DR Loss-Free Dithering-Based Digital Background Linearity Calibration for SAR-Assisted Multi-Stage ADCs With Digital Input-Interference Cancellation

In this paper, we propose a correlation-based background linearity calibration technique to digitally correct the bit weights in successive approximation register (SAR)-assisted analog-to-digital converters (ADCs). Unlike typical dithering-based calibration techniques in which signal dynamic range (DR) is unavoidably reduced, in this work, a small dither signal is injected into the input path by a simple switching scheme. The associated DR loss is avoided by the back-end redundancy. We also describe a capacitor-scanning dither method to accomplish simultaneous and independent identification of multiple bit weights. In addition, a digital-domain input-interference cancellation (IIC) technique is proposed to accelerate the convergence speed of the correlation-based calibration.
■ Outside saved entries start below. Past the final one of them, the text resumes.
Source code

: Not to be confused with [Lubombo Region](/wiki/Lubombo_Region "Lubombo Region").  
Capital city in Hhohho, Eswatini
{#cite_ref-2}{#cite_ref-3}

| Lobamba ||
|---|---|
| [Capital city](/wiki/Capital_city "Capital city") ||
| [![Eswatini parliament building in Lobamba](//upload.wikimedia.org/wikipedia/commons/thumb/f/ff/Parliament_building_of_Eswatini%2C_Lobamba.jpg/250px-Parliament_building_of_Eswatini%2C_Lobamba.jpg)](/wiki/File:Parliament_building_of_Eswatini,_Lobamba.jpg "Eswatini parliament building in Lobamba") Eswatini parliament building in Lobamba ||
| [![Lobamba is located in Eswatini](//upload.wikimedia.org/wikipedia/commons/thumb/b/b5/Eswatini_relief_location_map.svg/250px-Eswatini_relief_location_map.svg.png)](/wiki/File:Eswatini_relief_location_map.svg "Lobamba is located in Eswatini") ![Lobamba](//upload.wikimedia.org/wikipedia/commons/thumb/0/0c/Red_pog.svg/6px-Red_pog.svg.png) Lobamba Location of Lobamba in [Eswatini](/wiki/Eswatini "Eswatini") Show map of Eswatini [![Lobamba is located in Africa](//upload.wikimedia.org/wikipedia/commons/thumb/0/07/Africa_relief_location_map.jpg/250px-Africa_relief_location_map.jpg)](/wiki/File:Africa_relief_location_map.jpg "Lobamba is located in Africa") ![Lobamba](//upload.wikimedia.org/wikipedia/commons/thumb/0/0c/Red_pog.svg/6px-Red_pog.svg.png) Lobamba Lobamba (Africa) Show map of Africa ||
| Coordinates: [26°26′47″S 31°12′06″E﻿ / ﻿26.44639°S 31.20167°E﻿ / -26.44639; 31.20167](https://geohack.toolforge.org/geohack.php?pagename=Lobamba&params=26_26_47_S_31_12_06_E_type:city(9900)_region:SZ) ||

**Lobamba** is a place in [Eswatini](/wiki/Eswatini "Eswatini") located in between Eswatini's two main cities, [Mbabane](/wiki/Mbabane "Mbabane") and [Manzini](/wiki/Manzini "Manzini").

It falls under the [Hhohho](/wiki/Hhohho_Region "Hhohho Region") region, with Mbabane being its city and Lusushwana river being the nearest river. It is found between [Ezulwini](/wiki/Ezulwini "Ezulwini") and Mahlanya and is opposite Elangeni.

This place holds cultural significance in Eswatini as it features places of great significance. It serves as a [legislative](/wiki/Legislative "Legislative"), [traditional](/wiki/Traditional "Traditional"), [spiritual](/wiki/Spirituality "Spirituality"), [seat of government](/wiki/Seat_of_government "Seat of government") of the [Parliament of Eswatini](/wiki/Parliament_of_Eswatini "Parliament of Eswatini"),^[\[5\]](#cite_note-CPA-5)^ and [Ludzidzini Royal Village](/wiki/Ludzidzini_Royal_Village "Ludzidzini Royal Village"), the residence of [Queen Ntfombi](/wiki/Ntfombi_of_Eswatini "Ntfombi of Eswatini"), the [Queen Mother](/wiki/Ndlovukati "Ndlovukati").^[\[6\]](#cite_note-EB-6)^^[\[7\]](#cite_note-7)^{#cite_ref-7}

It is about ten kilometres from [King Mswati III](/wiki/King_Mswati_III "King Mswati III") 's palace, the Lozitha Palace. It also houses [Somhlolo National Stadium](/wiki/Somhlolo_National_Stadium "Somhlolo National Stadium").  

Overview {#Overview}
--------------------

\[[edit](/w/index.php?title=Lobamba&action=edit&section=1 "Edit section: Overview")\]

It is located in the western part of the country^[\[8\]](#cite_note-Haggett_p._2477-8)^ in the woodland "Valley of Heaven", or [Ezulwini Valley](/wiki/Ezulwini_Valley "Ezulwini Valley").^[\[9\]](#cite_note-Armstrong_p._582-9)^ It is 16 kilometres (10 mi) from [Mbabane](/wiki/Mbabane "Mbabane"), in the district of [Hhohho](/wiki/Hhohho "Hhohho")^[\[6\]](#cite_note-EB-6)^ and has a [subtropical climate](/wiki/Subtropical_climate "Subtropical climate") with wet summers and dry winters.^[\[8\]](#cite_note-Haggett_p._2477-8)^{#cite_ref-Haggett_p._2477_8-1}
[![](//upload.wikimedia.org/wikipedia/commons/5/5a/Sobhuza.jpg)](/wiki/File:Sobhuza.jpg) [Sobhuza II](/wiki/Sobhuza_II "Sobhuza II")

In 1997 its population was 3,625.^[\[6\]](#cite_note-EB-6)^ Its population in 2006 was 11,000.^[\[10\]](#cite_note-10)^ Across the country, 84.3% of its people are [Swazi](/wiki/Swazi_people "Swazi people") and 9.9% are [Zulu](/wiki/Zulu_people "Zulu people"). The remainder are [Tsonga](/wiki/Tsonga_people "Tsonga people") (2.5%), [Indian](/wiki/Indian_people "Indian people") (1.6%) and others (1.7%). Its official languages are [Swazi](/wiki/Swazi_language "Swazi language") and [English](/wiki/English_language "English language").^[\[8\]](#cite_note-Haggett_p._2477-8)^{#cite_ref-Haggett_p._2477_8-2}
The proposed calibration and acceleration techniques are analyzed by using both theoretical formulation and system simulation. The simulation results are presented with a 12-bit SAR-assisted two-stage pipeline ADC model. Owing to our proposed calibration, the spurious-free dynamic range (SFDR) increased from 60.1 to 84.8 dB and the signal to noise and distortion ratio (SNDR) improved from 55.4 to 72.5 dB. By comparing the cases with and without the proposed IIC technique, a $50\times $ reduction in convergence cycle could be achieved. The proposed calibration technique can be utilized to overcome the inherent DAC mismatch and residue gain errors to implement high-linearity ADCs, such as SAR-assisted ADCs in many different applications.